Merger – Two separate entities combine forces to create a new, joint organization
Acquisition – A company completes the purchase or takeover of another company
It may surprise you to learn that mergers and acquisition attempts have a very low rate of success. Often, these transactions simply do not go through. According to Harvard Business Review, 70% of would-be owners waste a great amount of resources in a failed process. Of the 30% of M&A transactions that do go through, only 10% are essentially assured to succeed.
So, what is going wrong?
The involved business owners have failed to invest necessary time and resources into properly preparing for the transaction, or they enter the transaction without critical information. Many enter the negotiation without the experienced team that a seasoned M&A professional can provide. In addition, poor communication throughout the process leads to further breakdown.
Things to consider when preparing for a successful transaction, including merger or acquisition:
Establish realistic expectations
Sellers must identify and adjust for expenses that are unlikely to be incurred by the next owner, such as removing personal or one-time expenditures, in addition to understanding the most probable value range of the company.
Ensure accurate financials
Create an accurate financial picture of the organization that matches the way prospective buyers will be looking at your company. Be able to present realistic projections for future opportunities and earnings.

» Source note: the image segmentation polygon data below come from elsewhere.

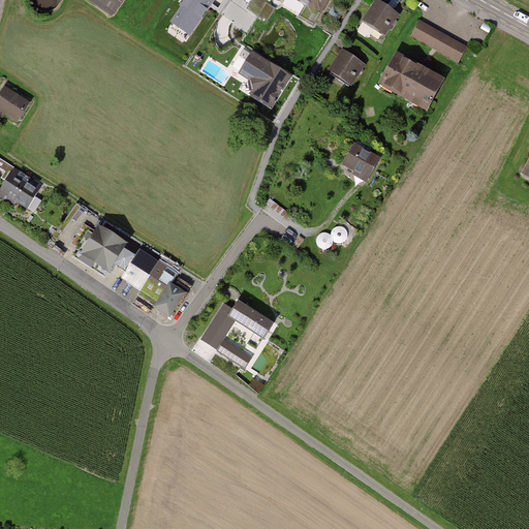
[(133,0),(78,0),(115,27),(133,0)]
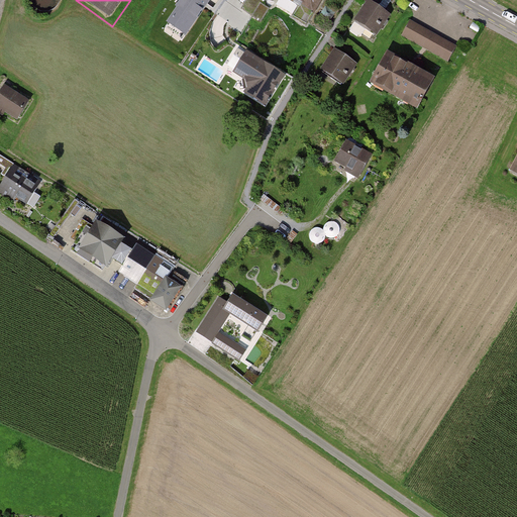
[(199,2),(195,0),(178,0),(178,2),(193,12),(199,2)]
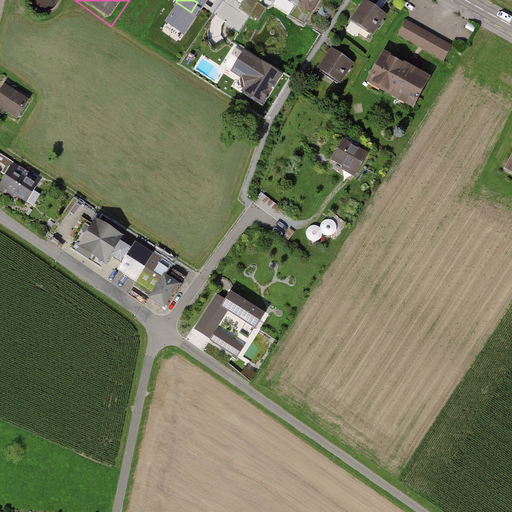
[(262,0),(245,0),(240,9),(259,20),(265,9),(259,5),(262,0)]
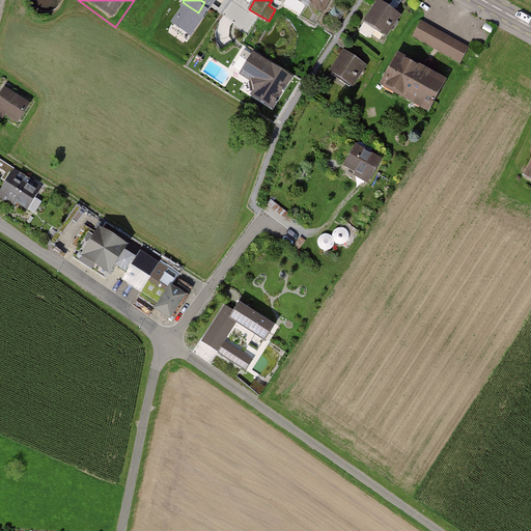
[(330,0),(301,0),(308,4),(300,19),(314,27),(330,0)]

Develop an understanding of the buyers’ and sellers’ motivations
Some sellers simply look for the greatest amount of money they can get for their business, while some look to find the perfect buyer for the benefit of their employees and the greater community of their business. Buyers, on the other hand, come in all shapes and sizes, from strategic buyers who provide the same services to investors looking to build and flip.
Be open and honest about everything
Anything that sellers fail to disclose to their advisors and buyers will be uncovered during the due diligence process. Great advisors can offer suggestions to stabilize the situation, help fast-track the process, and maximize the final value within the terms of the deal. Whatever you do, don’t hide anything!
Communicate consistently, transparently, and effectively
The process of a transaction will likely be lengthy, and breakdowns in communication can jeopardize a deal at any stage. It begins with how your company is represented at the time of introductions and must continue successfully throughout negotiations and closing. It is important that one person oversees each step of the process, from introduction to integration.
Sellers must ensure they have multiple buyer prospects.
The saying, “don’t put all your eggs in one basket” (one prospective buyer) applies. Ensure there is competition so you have the benefit of critical leverage, and you’ll be less likely to sell yourself short.
Be sure that your legal representation specializes in mergers and acquisitions.
Details and language involved in the transaction are specific to M&A transactions. These details are complex and are simply not a match for most experienced attorneys. It’s likely that buyers have gone through the M&A process multiple times, and sellers must be represented by someone with specific knowledge and experience.